Monday, March 8, 2010

Bakeries selling leftovers from the Middle Ages


Generally praised as a culinary stronghold, it is amazing to note that the people of central Italy don’t know how to bake bread. In my opinion, bread from most parts of Tuscany and Umbria is compact, dry, bland and devoid of character, and therefore local housewives tend to camouflage the bread as crostini, bruschetta, panzanella or minestra and other courses that conceal the tastelessness.

In addition or perhaps as a consequence, bakeries in Tuscany and Umbria are hard to find, and when you finally spot a ‘panettiere’, they are either closed (due to the weather, the time of day, the time of week or the time of year) or out of bread. All you can hope to find when the shops reopen in the afternoon is a pound of baked flour so hard that it could be used in self defense as an instant knock out for approaching muggers. The taste is non-existent.

Of course the tasteless Umbrian and Tuscan bread has a perfectly sensible explanation.

In the early Middle Ages, the rulers of Pisa cut off salt supplies lines from the coast in retaliation of a fall out with their rival in Florence. This made salt so costly that common husbandry forced people in central Tuscany to prepare bread without the addition of salt, and the inhabitants of Umbria had a similar experience.
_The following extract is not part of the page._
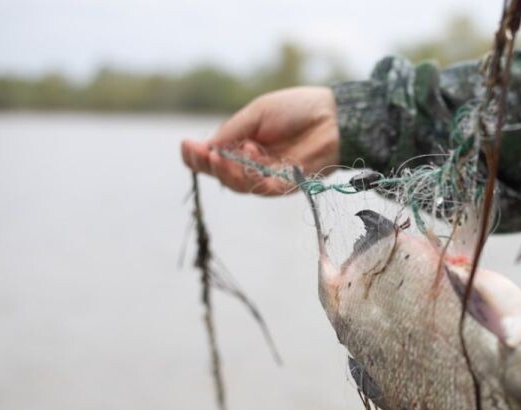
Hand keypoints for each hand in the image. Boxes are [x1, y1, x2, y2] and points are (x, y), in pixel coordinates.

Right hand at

In 1540, the slightly corrupt Pope Paul III imposed an indirect tax on salt, which immediately changed the culinary habits. The Pope forced the citizens of Perugia to purchase salt from the pontificates, and this in reality doubled the price, and caused major headaches as salt was a most effective means for the preservation of food. In response the people of Perugia sought to limit consumption and stopped adding salt to bread, and some of them are still willing to swear that ‘filone’ tastes better that way.
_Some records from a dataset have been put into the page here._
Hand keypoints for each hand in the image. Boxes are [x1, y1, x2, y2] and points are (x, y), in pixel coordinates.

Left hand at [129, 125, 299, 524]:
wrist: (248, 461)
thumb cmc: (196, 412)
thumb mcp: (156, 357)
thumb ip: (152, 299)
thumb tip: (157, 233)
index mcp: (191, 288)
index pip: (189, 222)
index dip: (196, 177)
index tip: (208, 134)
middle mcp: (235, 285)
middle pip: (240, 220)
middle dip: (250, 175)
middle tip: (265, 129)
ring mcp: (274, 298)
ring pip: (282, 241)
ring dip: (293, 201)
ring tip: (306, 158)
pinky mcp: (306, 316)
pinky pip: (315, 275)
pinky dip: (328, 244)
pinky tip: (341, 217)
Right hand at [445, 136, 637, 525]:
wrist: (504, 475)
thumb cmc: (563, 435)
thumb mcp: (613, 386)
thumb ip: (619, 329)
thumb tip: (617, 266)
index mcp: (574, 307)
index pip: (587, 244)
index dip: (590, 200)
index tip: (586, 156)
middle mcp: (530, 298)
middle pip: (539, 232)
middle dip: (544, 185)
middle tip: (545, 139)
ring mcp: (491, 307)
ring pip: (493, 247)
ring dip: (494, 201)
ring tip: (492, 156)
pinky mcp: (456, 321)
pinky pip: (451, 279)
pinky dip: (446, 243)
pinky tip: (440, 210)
So even though salt tax has long been abolished and the salt supply lines to central Tuscany reestablished, the consequences live on. Instead of preparing bread with salt, people of central Italy prefer to bury their bread in heaps of tomatoes, onions, basil and olive oil. They drown it in a ribollita with cabbage, leeks, onions, potatos and beans. Or dissolve it in olive oil and balsamic vinegar before tossing in tomatoes, cucumbers and celery for a bread salad.

That way, stale Tuscan and Umbrian bread gives us a taste of history and becomes edible for outsiders without a share in the medieval salt wars.